I am not of the “Let’s leave [celebrities steeped in scandal-of-the-day] ALONE.” There is HUGE comedy to be mined in paragons of beauty or morality caught being mammals just like us. It’s a privilege we have. Idols are built then torn down. For thousands of years.

Any-hoo, the book puts all these ideas out there, and then … leaves you wondering what should we be striving for as a society. It makes for a tough, challenging, deep read.

Mebbe the world is fulla weirdos?

Midway through a lunch hour I’ll break out the journal book and start scribbling. High-minded stuff occasionally, mostly dirty stuff. Deeply inward, slouched over, intermittently leaning back and laughing, other times frustrated how it reads like other parts I’ve written. A burst of goofy inspiration splashes on the page, I get happy, lean back again with another laugh or shake my head at some in-joke that’s been embedded and whether it will get a laugh. Then I’ll wonder what scene this behavior paints:

A gangly-ish, frumpy-ish dude in, as a neighbor described me, “corporate Joe” office regalia, seated solo making a series of pained faces, O faces, smirky faces. Occasional fidgeting and perusal of books, Kindle, reference sheets, notes. More smirking/anguish/maniacal rotations of postures and sounds.

Then I’ll look around and see a sprinkling of other hermits seated alone among the crowd. Some of them working intensely on something (usually on a laptop). I tend to write in places with lots of people around. Then I’ll glance at the tables with conversations going on. Presumably folks arrived in troupes from nearby workplaces. Maybe they choose each other’s company. Maybe some of them were press ganged and wish they could have a patch of solitude away from work.

Photo is of my pen, my notebook (at the time – now FILLED, bay-bee!, like, three journals ago!), and a fragment of pencil lead left behind at the table by a previous occupant.

Anne Sexton at home

Don’t know why this footage exists, but it’s compelling. The Spanish subtitles add to it. Does attunement and sublime expression require someone to be cracked?

Facebook a mural of holiday letters

My Facebook biota is full of people browsing, reluctant to contribute, unwilling to extend and be vulnerable.

That makes it less compelling to me. Still valuable as a news feed. Still good for bursts of life’s most presentable aspects scrubbed and groomed like sentences from family holiday newsletters. Feels like a shift more to posturing, less personal bravery. Even under pedestrian expressions (“Hey, gotta make another trip to the grocery store! LOLZ!”), chthonic frustrations can be readily detected (“If SOME people had planned a little better I wouldn’t be going to this goddamned grocery store again and having a SUPER-TEDIOUS conversation with the same clerk who will remark on how I’m back again 20 minutes later implying that I don’t have my shit together!”) – but I don’t want to have to work THAT hard.

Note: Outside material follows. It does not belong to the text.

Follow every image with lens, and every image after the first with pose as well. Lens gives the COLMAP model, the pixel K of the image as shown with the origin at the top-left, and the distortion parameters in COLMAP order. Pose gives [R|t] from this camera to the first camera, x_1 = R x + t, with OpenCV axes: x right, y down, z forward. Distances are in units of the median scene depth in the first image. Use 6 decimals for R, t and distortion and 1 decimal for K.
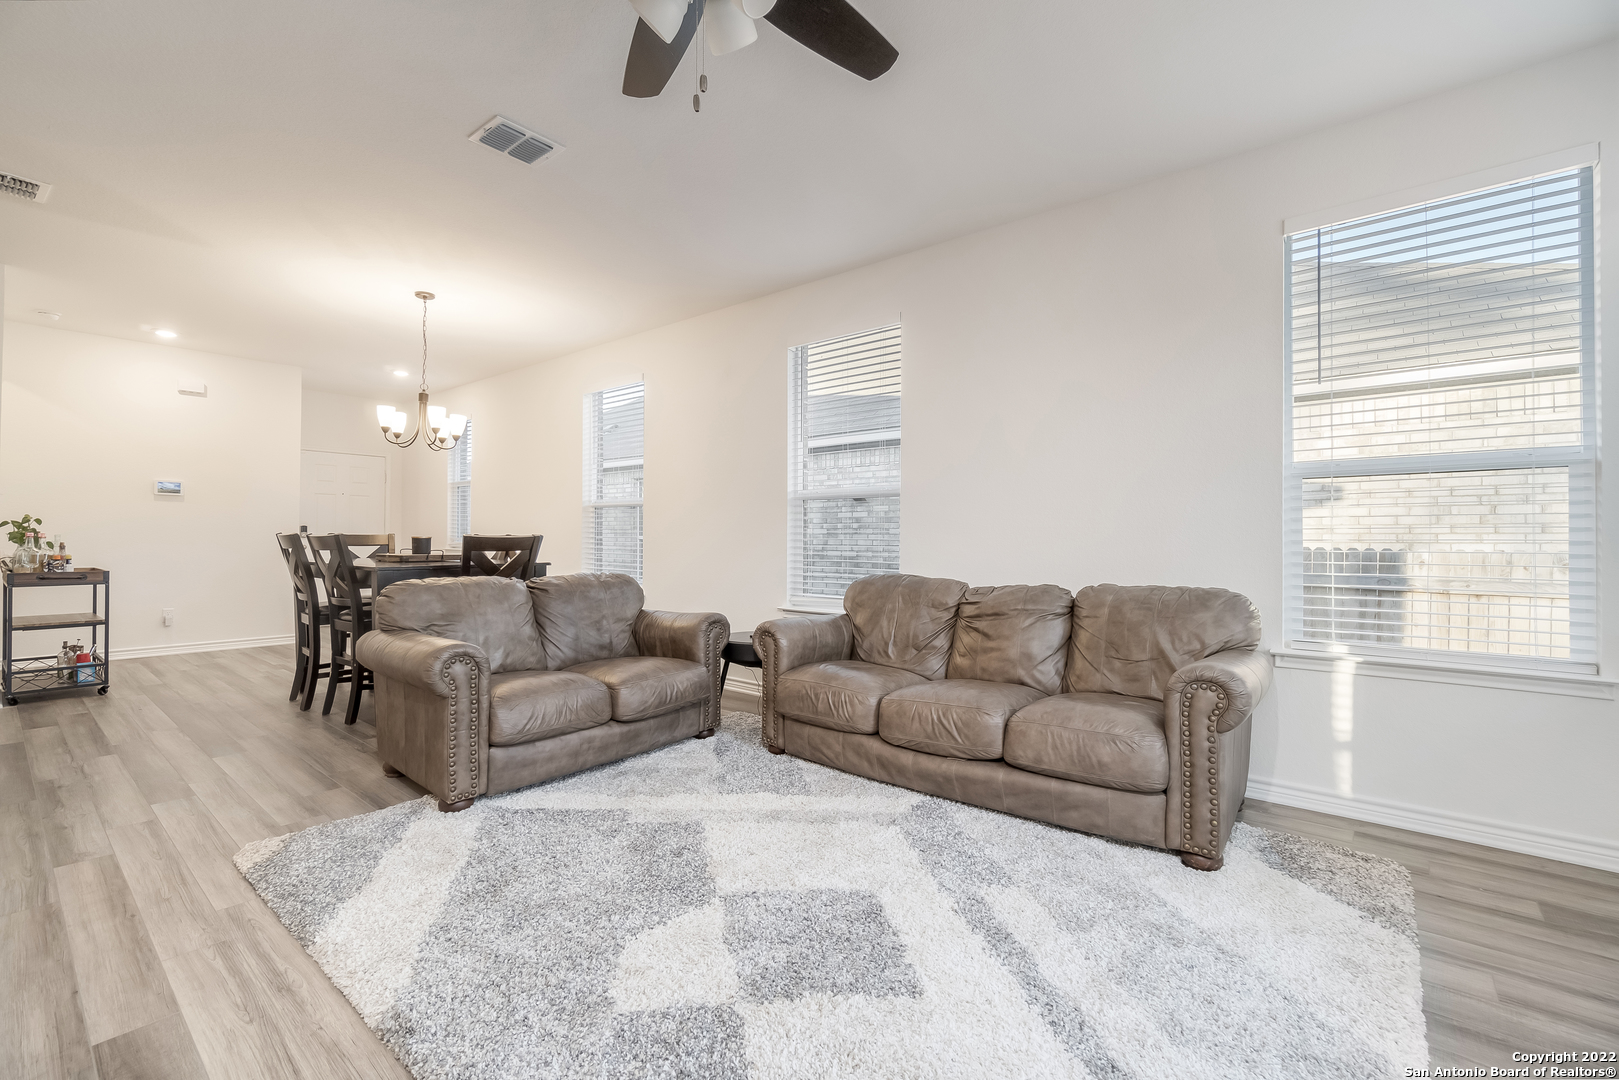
lens RADIAL K [[686.7, 0, 808.7], [0, 686.7, 537.9], [0, 0, 1]] dist [-0.001060, 0.000926]
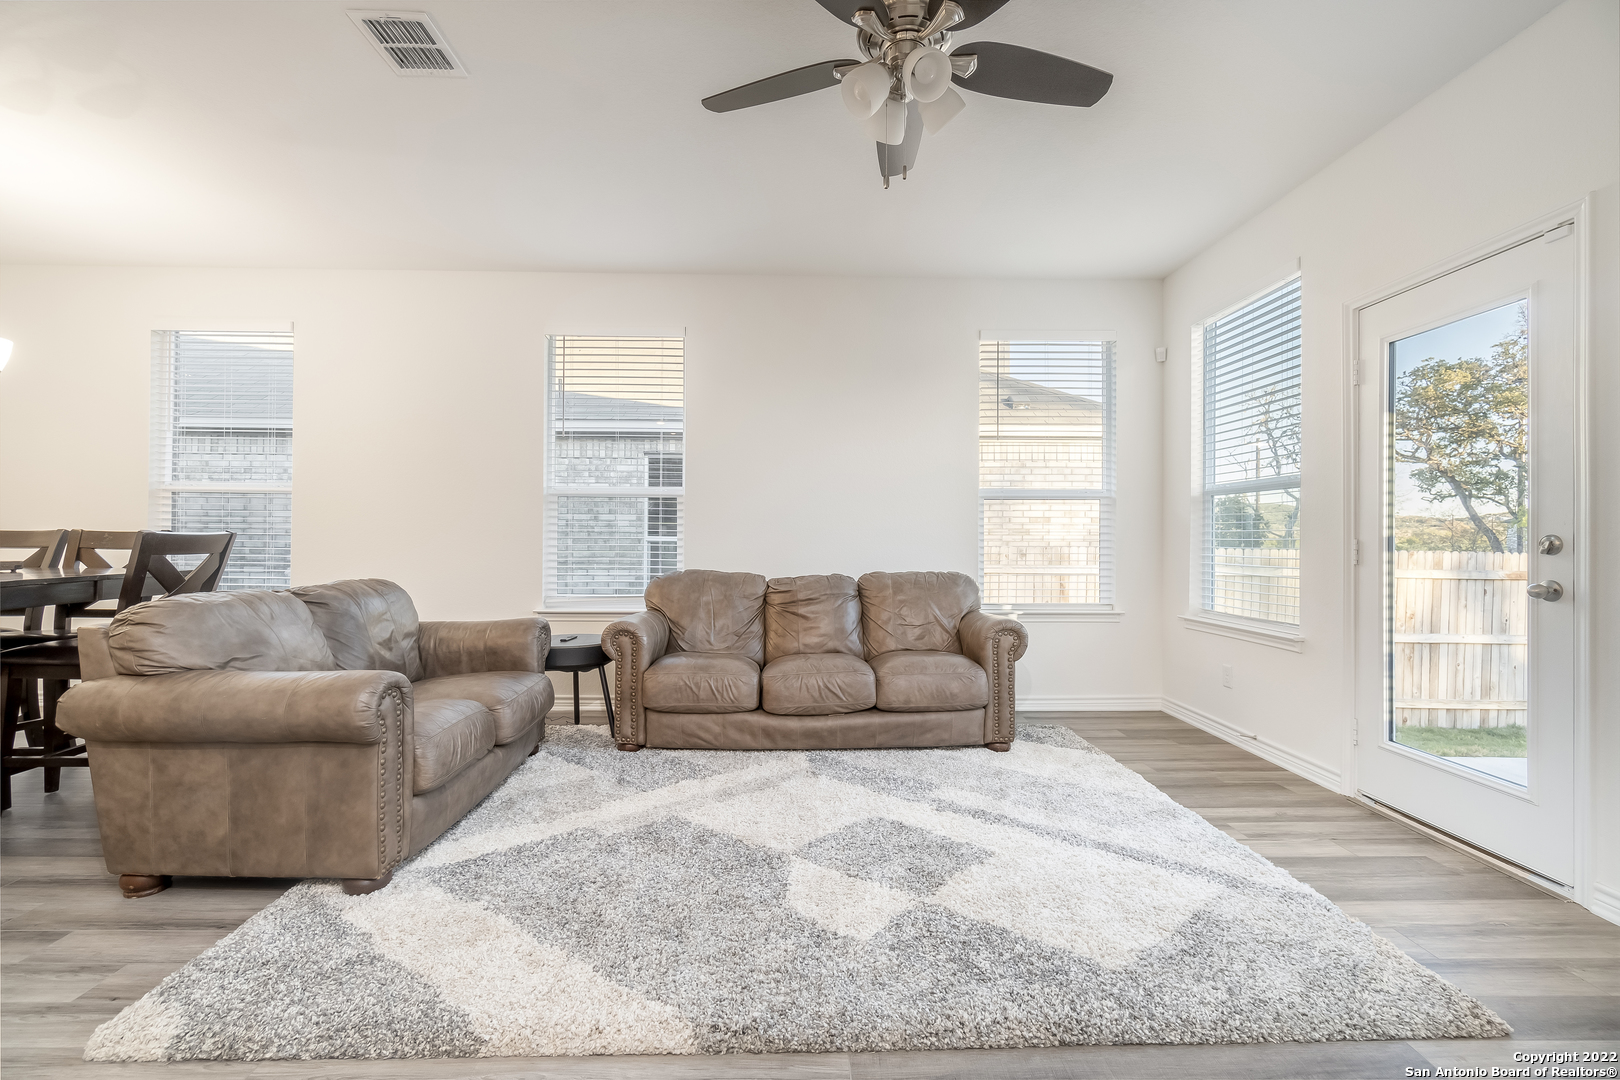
lens RADIAL K [[687.2, 0, 786.5], [0, 687.2, 537.6], [0, 0, 1]] dist [-0.001060, 0.000926]
pose [[0.762125, 0.001695, 0.647428, -0.697485], [-0.003466, 0.999993, 0.001462, -0.001473], [-0.647420, -0.003358, 0.762126, 0.115240]]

I still like it for the quick-hit sense of interpersonal geography. A map of where people I know are, what they’re doing. Expands my sense of the breadth of the world – traveling to and from work can be a existential tunnel.

Many brave friends who have been willing to be vulnerable and articulate have burned out on Facebook and dropped off that mental map. Frequent thought of late: “Why is the News Feed less aesthetic, more anesthetic?” Several still hold on, the depth is appreciated (especially you who got notice from me about this blog – thank you).

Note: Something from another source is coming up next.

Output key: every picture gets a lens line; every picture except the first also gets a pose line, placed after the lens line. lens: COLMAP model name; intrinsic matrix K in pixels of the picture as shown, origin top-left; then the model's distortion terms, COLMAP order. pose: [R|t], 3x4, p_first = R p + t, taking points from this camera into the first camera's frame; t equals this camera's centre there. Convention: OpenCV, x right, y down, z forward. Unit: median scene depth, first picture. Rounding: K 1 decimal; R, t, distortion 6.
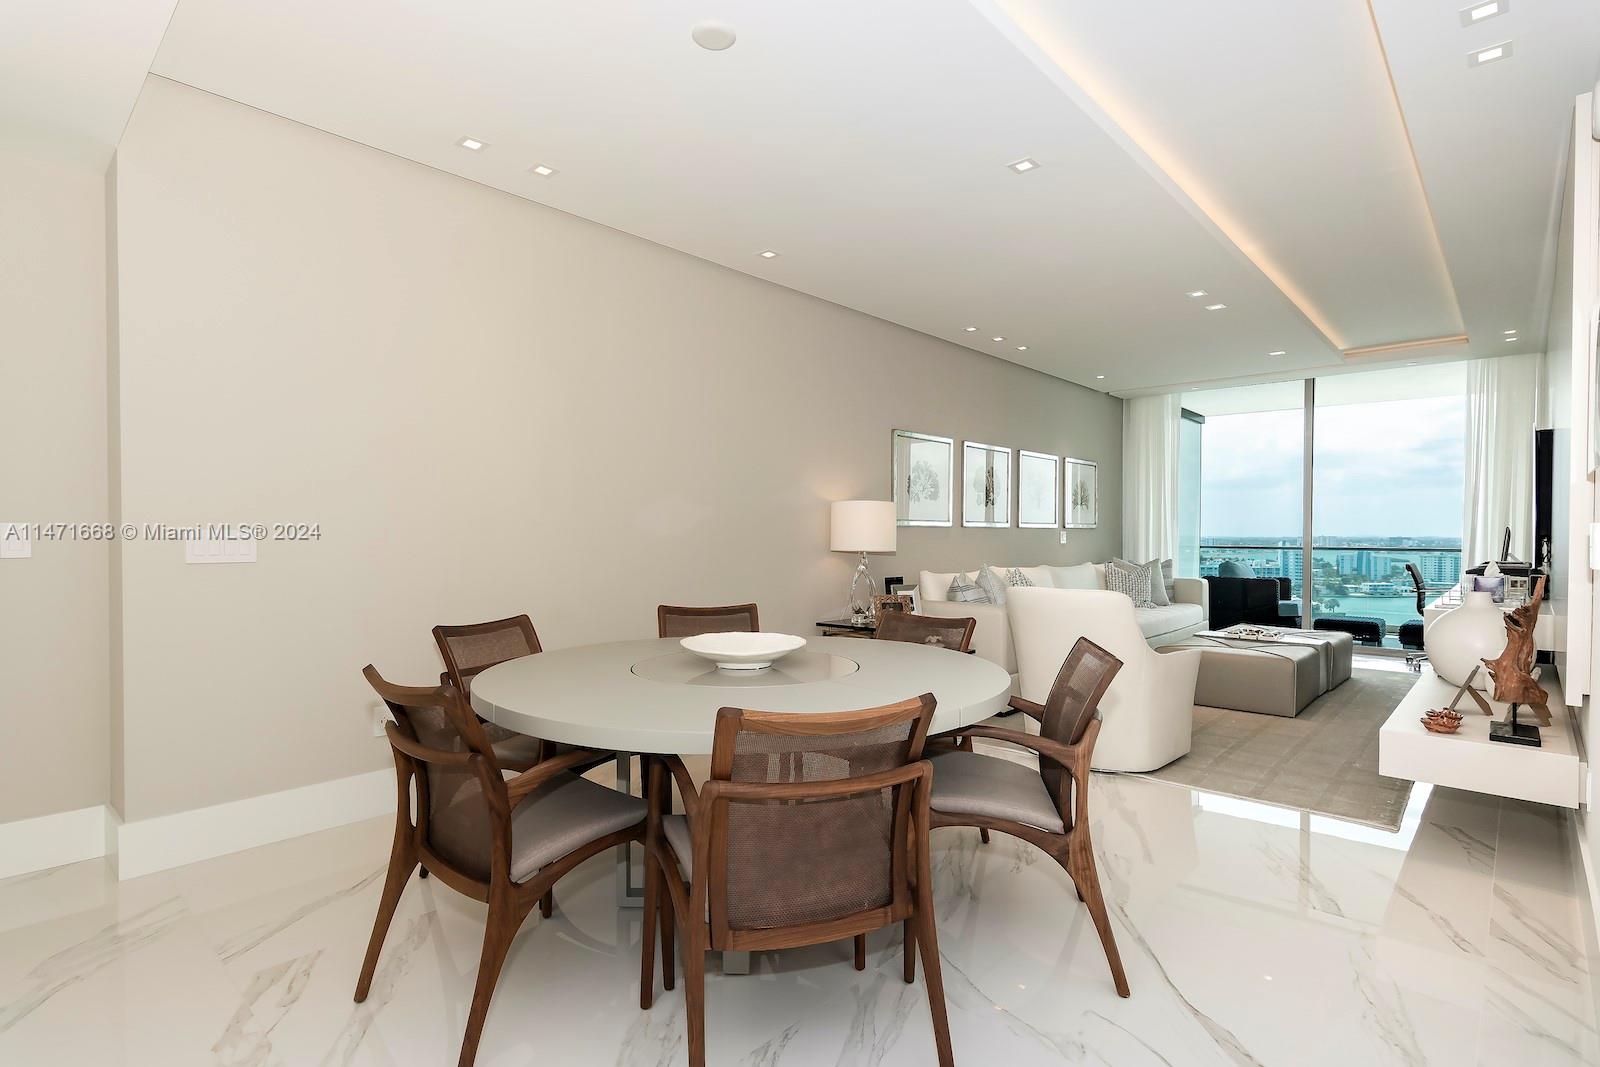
lens RADIAL K [[798.2, 0, 794.9], [0, 798.2, 528.6], [0, 0, 1]] dist [-0.003412, -0.000868]
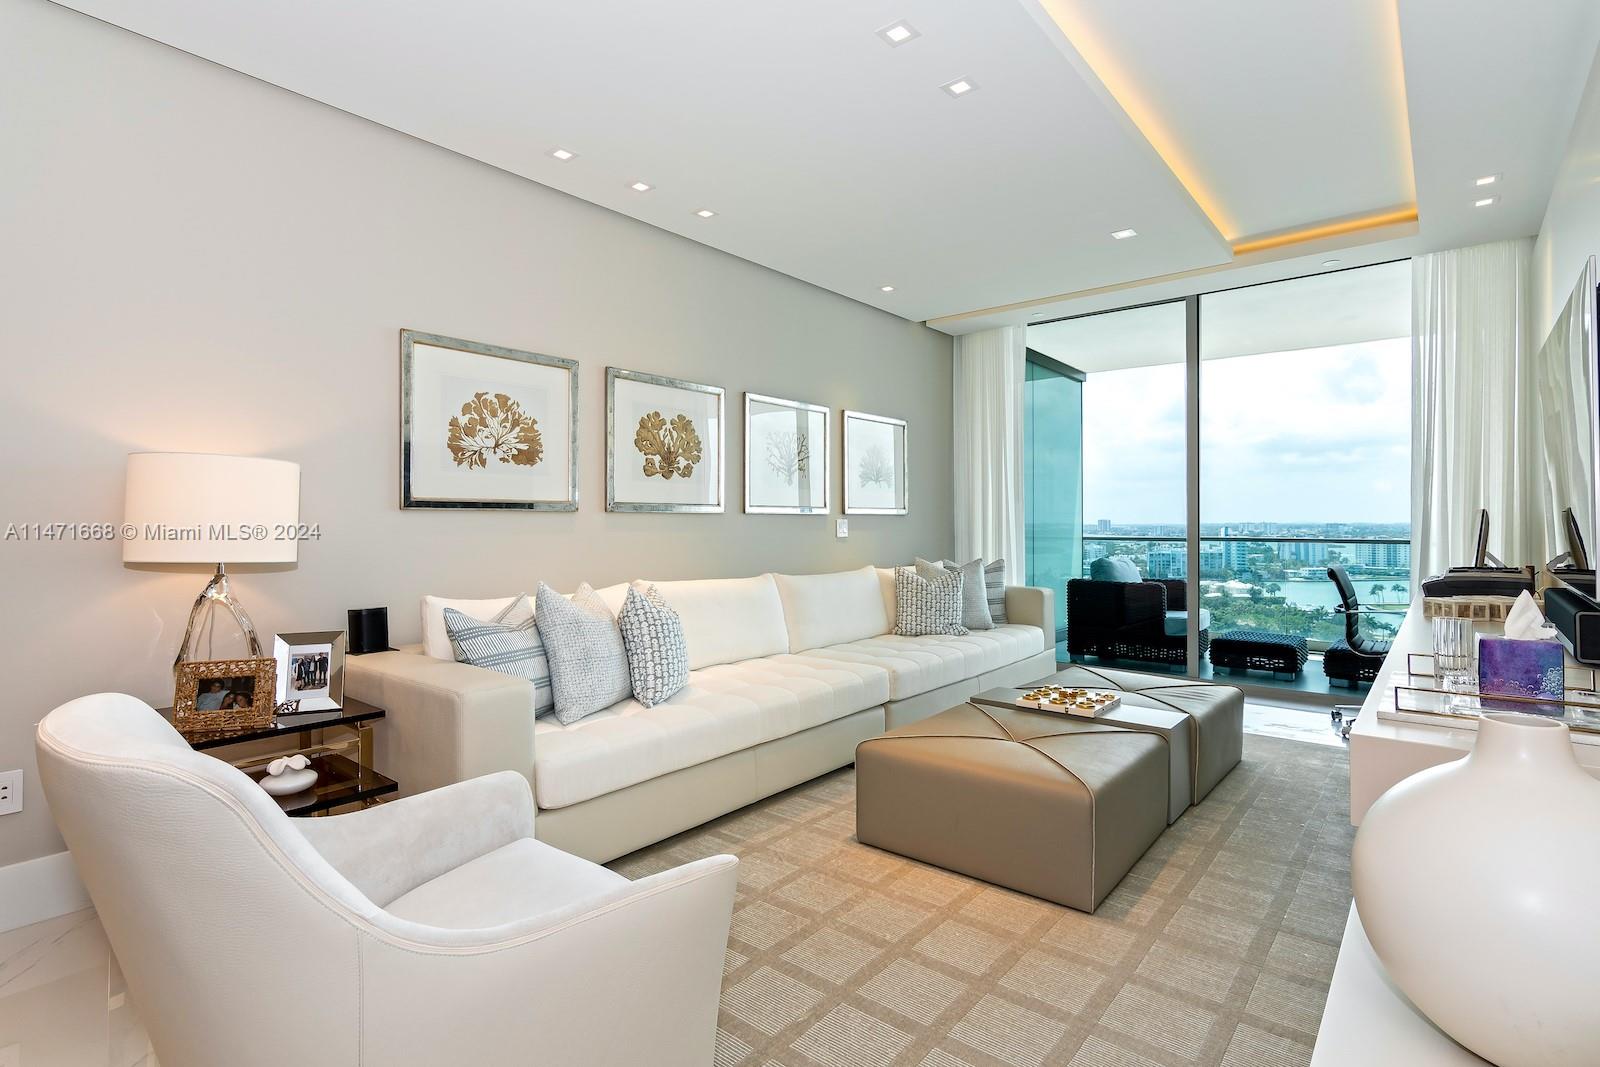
lens RADIAL K [[796.3, 0, 810.6], [0, 796.3, 527.4], [0, 0, 1]] dist [-0.000402, 0.000034]
pose [[0.997887, -0.004105, 0.064839, 0.243456], [0.003201, 0.999896, 0.014034, 0.000966], [-0.064889, -0.013797, 0.997797, 0.305614]]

Whittling down the list of Facebook friends might help. My list is too long, and I hear from people over and over they appreciate my posts, but they never interact with me. “Thank you!” I say to the compliment. “Grrr…” I say inwardly about these lurkers.

That dynamic has an advantage from a public relations standpoint, but what I’m perhaps yearning for is contact. Or solidarity with other people with peculiar brains. “Peculiar” = perceptive and honest. Life is damned peculiar, being peculiar shows attunement.

Emotional fitness test

Took a fitness test on an elliptical machine the last two trips to the gym, noticed my pulse RISES when listening to melancholy music, drops when listening to funk/soul.

Realistic diagnosis: memory of past dramas gets the adrenaline going.

Preferred diagnosis: I was born funky, bass is my baseline.